# Task:
Across all the entries, how many lines hold "asbesthoudende"? Answer with that number and nothing else.

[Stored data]
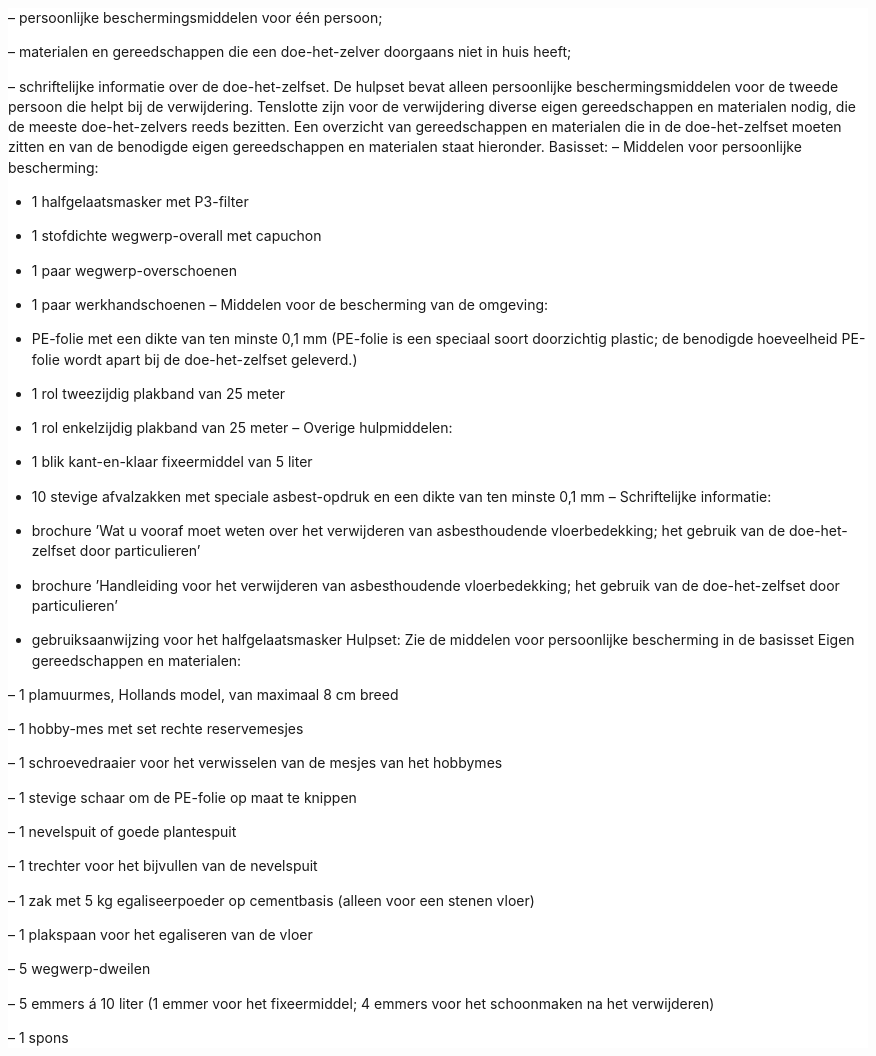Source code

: – persoonlijke beschermingsmiddelen voor één persoon;  

– materialen en gereedschappen die een doe-het-zelver doorgaans niet in huis heeft;  

– schriftelijke informatie over de doe-het-zelfset.   De hulpset bevat alleen persoonlijke beschermingsmiddelen voor de tweede persoon die helpt bij de verwijdering. Tenslotte zijn voor de verwijdering diverse eigen gereedschappen en materialen nodig, die de meeste doe-het-zelvers reeds bezitten. Een overzicht van gereedschappen en materialen die in de doe-het-zelfset moeten zitten en van de benodigde eigen gereedschappen en materialen staat hieronder. Basisset: – Middelen voor persoonlijke bescherming: 

* 1 halfgelaatsmasker met P3-filter  

* 1 stofdichte wegwerp-overall met capuchon  

* 1 paar wegwerp-overschoenen  

* 1 paar werkhandschoenen   – Middelen voor de bescherming van de omgeving: 

* PE-folie met een dikte van ten minste 0,1 mm (PE-folie is een speciaal soort doorzichtig plastic; de benodigde hoeveelheid PE-folie wordt apart bij de doe-het-zelfset geleverd.)  

* 1 rol tweezijdig plakband van 25 meter  

* 1 rol enkelzijdig plakband van 25 meter   – Overige hulpmiddelen: 

* 1 blik kant-en-klaar fixeermiddel van 5 liter  

* 10 stevige afvalzakken met speciale asbest-opdruk en een dikte van ten minste 0,1 mm   – Schriftelijke informatie: 

* brochure ’Wat u vooraf moet weten over het verwijderen van asbesthoudende vloerbedekking; het gebruik van de doe-het-zelfset door particulieren’  

* brochure ’Handleiding voor het verwijderen van asbesthoudende vloerbedekking; het gebruik van de doe-het-zelfset door particulieren’  

* gebruiksaanwijzing voor het halfgelaatsmasker   Hulpset: Zie de middelen voor persoonlijke bescherming in de basisset Eigen gereedschappen en materialen: 

– 1 plamuurmes, Hollands model, van maximaal 8 cm breed  

– 1 hobby-mes met set rechte reservemesjes  

– 1 schroevedraaier voor het verwisselen van de mesjes van het hobbymes  

– 1 stevige schaar om de PE-folie op maat te knippen  

– 1 nevelspuit of goede plantespuit  

– 1 trechter voor het bijvullen van de nevelspuit  

– 1 zak met 5 kg egaliseerpoeder op cementbasis (alleen voor een stenen vloer)  

– 1 plakspaan voor het egaliseren van de vloer  

– 5 wegwerp-dweilen  

– 5 emmers á 10 liter (1 emmer voor het fixeermiddel; 4 emmers voor het schoonmaken na het verwijderen)  

– 1 spons  
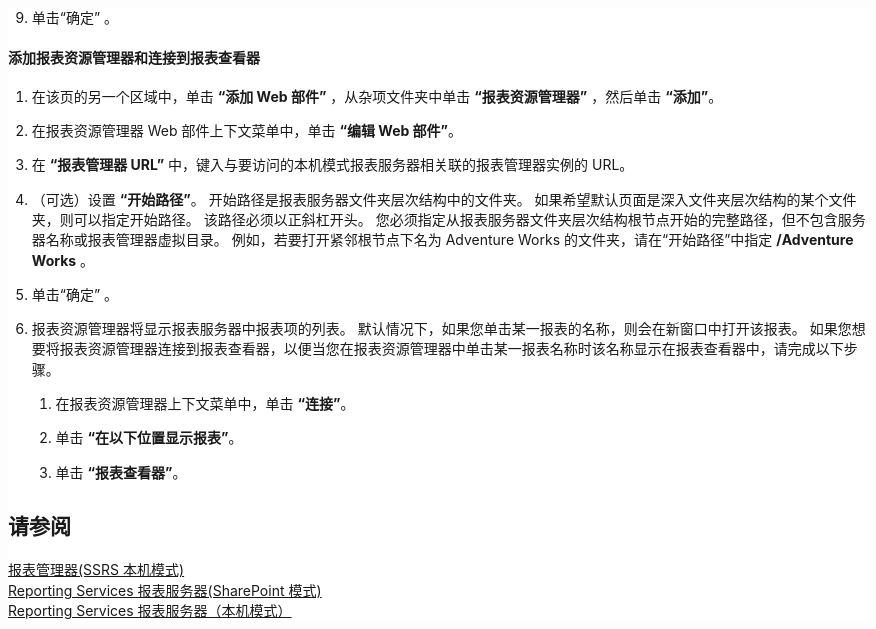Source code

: 9. 单击“确定” 。  
  
#### <a name="add-report-explorer-and-connect-to-report-viewer"></a>添加报表资源管理器和连接到报表查看器  
  
1.  在该页的另一个区域中，单击 **“添加 Web 部件”** ，从杂项文件夹中单击 **“报表资源管理器”** ，然后单击 **“添加”**。  
  
2.  在报表资源管理器 Web 部件上下文菜单中，单击 **“编辑 Web 部件”**。  
  
3.  在 **“报表管理器 URL”** 中，键入与要访问的本机模式报表服务器相关联的报表管理器实例的 URL。  
  
4.  （可选）设置 **“开始路径”**。 开始路径是报表服务器文件夹层次结构中的文件夹。 如果希望默认页面是深入文件夹层次结构的某个文件夹，则可以指定开始路径。 该路径必须以正斜杠开头。 您必须指定从报表服务器文件夹层次结构根节点开始的完整路径，但不包含服务器名称或报表管理器虚拟目录。 例如，若要打开紧邻根节点下名为 Adventure Works 的文件夹，请在“开始路径”中指定 **/Adventure Works** 。  
  
5.  单击“确定” 。  
  
6.  报表资源管理器将显示报表服务器中报表项的列表。 默认情况下，如果您单击某一报表的名称，则会在新窗口中打开该报表。 如果您想要将报表资源管理器连接到报表查看器，以便当您在报表资源管理器中单击某一报表名称时该名称显示在报表查看器中，请完成以下步骤。  
  
    1.  在报表资源管理器上下文菜单中，单击 **“连接”**。  
  
    2.  单击 **“在以下位置显示报表”**。  
  
    3.  单击 **“报表查看器”**。  
  
## <a name="see-also"></a>请参阅  
 [报表管理器&#40;SSRS 本机模式&#41;](../report-manager-ssrs-native-mode.md)   
 [Reporting Services 报表服务器&#40;SharePoint 模式&#41;](../reporting-services-report-server-sharepoint-mode.md)   
 [Reporting Services 报表服务器（本机模式）](../report-server/reporting-services-report-server-native-mode.md)  
  
  

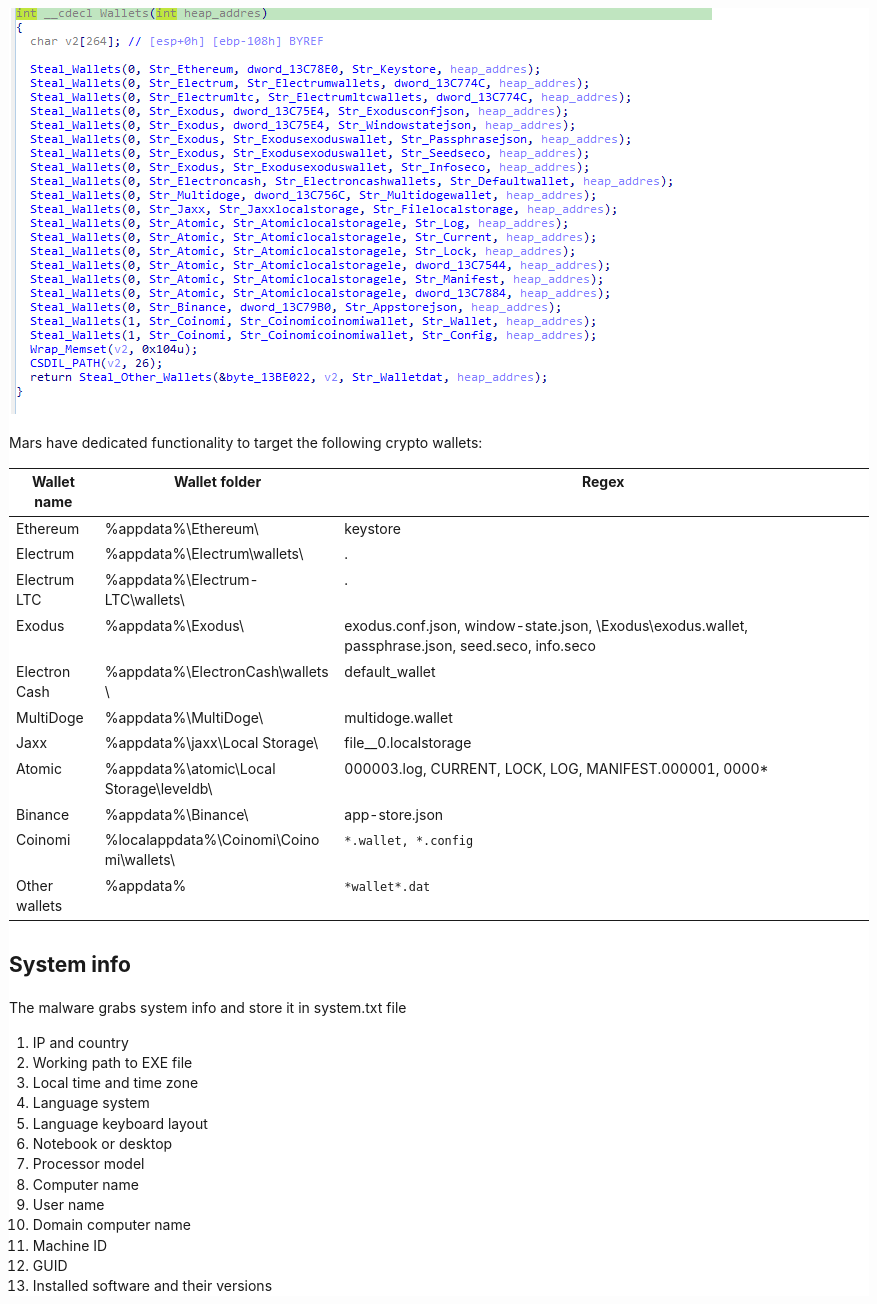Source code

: <img  class="image" src="/assets/Malware-Analysis/Mars/36.png"> 
</p> 


Mars have dedicated functionality to target the following crypto wallets:

|Wallet name|Wallet folder|Regex|
|---|---|---|
|Ethereum	|%appdata%\Ethereum\	|keystore
|Electrum	|%appdata%\Electrum\wallets\ |	.|
|Electrum LTC|	%appdata%\Electrum-LTC\wallets\ |	.|
|Exodus	|%appdata%\Exodus\	|exodus.conf.json, window-state.json, \Exodus\exodus.wallet\, passphrase.json, seed.seco, info.seco|
|Electron Cash|	%appdata%\ElectronCash\wallets\ |	default_wallet|
|MultiDoge|	%appdata%\MultiDoge\	|multidoge.wallet|
|Jaxx	|%appdata%\jaxx\Local Storage\	|file__0.localstorage|
|Atomic	|%appdata%\atomic\Local Storage\leveldb\	|000003.log, CURRENT, LOCK, LOG, MANIFEST.000001, 0000*|
|Binance|	%appdata%\Binance\	|app-store.json|
|Coinomi|	%localappdata%\Coinomi\Coinomi\wallets\ |	`*.wallet, *.config `|
|Other wallets | %appdata%| `*wallet*.dat`|

## System info
The malware grabs system info and store it in system.txt file
1. IP and country
2. Working path to EXE file
3. Local time and time zone
4. Language system
5. Language keyboard layout
6. Notebook or desktop
7. Processor model
8. Computer name
9. User name
10. Domain computer name
11. Machine ID
12. GUID
13. Installed software and their versions
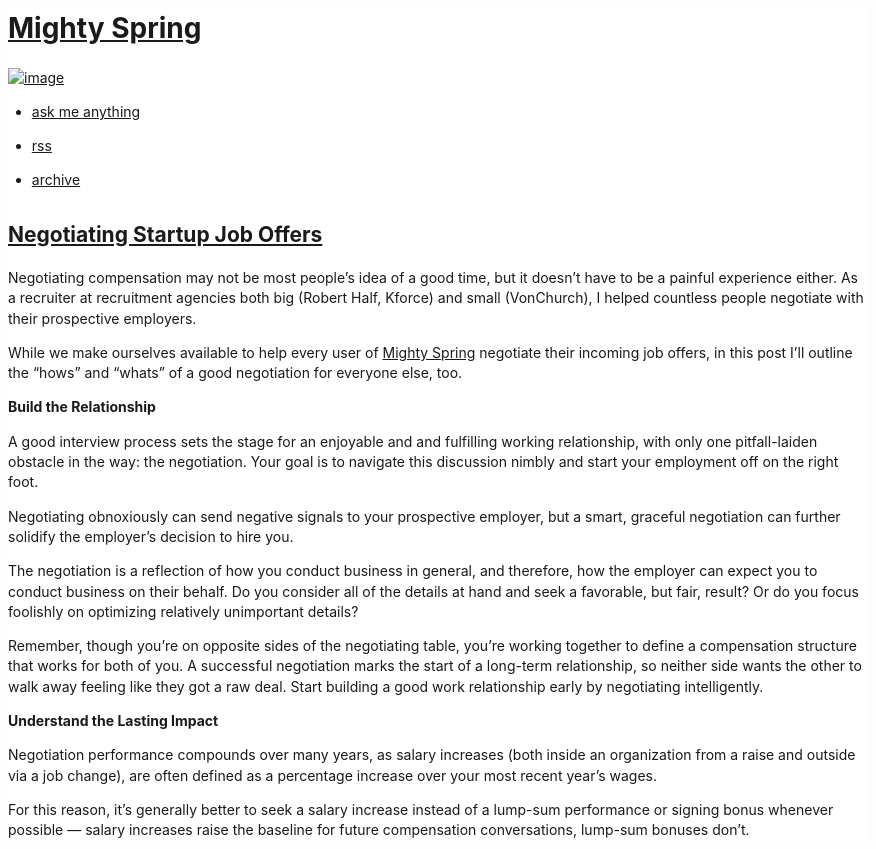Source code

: [Mighty Spring](http://www.mightyspring.com)
============================================

[![image](http://24.media.tumblr.com/avatar_b1b2327b574f_64.png)](/)

-   [ask me anything](/ask)

-   [rss](http://blog.mightyspring.com/rss)
-   [archive](/archive)

[Negotiating Startup Job Offers](http://blog.mightyspring.com/post/82113317607/negotiating-startup-job-offers)
--------------------------------------------------------------------------------------------------------------

Negotiating compensation may not be most people’s idea of a good time,
but it doesn’t have to be a painful experience either. As a recruiter at
recruitment agencies both big (Robert Half, Kforce) and small
(VonChurch), I helped countless people negotiate with their prospective
employers.

While we make ourselves available to help every user of [Mighty
Spring](https://www.mightyspring.com/getstarted) negotiate their
incoming job offers, in this post I’ll outline the “hows” and “whats” of
a good negotiation for everyone else, too.

**Build the Relationship**

A good interview process sets the stage for an enjoyable and and
fulfilling working relationship, with only one pitfall-laiden obstacle
in the way: the negotiation. Your goal is to navigate this discussion
nimbly and start your employment off on the right foot.

Negotiating obnoxiously can send negative signals to your prospective
employer, but a smart, graceful negotiation can further solidify the
employer’s decision to hire you.

The negotiation is a reflection of how you conduct business in general,
and therefore, how the employer can expect you to conduct business on
their behalf. Do you consider all of the details at hand and seek a
favorable, but fair, result? Or do you focus foolishly on optimizing
relatively unimportant details?

Remember, though you’re on opposite sides of the negotiating table,
you’re working together to define a compensation structure that works
for both of you. A successful negotiation marks the start of a long-term
relationship, so neither side wants the other to walk away feeling like
they got a raw deal. Start building a good work relationship early by
negotiating intelligently.

**Understand the Lasting Impact**

Negotiation performance compounds over many years, as salary increases
(both inside an organization from a raise and outside via a job change),
are often defined as a percentage increase over your most recent year’s
wages.

For this reason, it’s generally better to seek a salary increase instead
of a lump-sum performance or signing bonus whenever possible — salary
increases raise the baseline for future compensation conversations,
lump-sum bonuses don’t.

# Reply:
2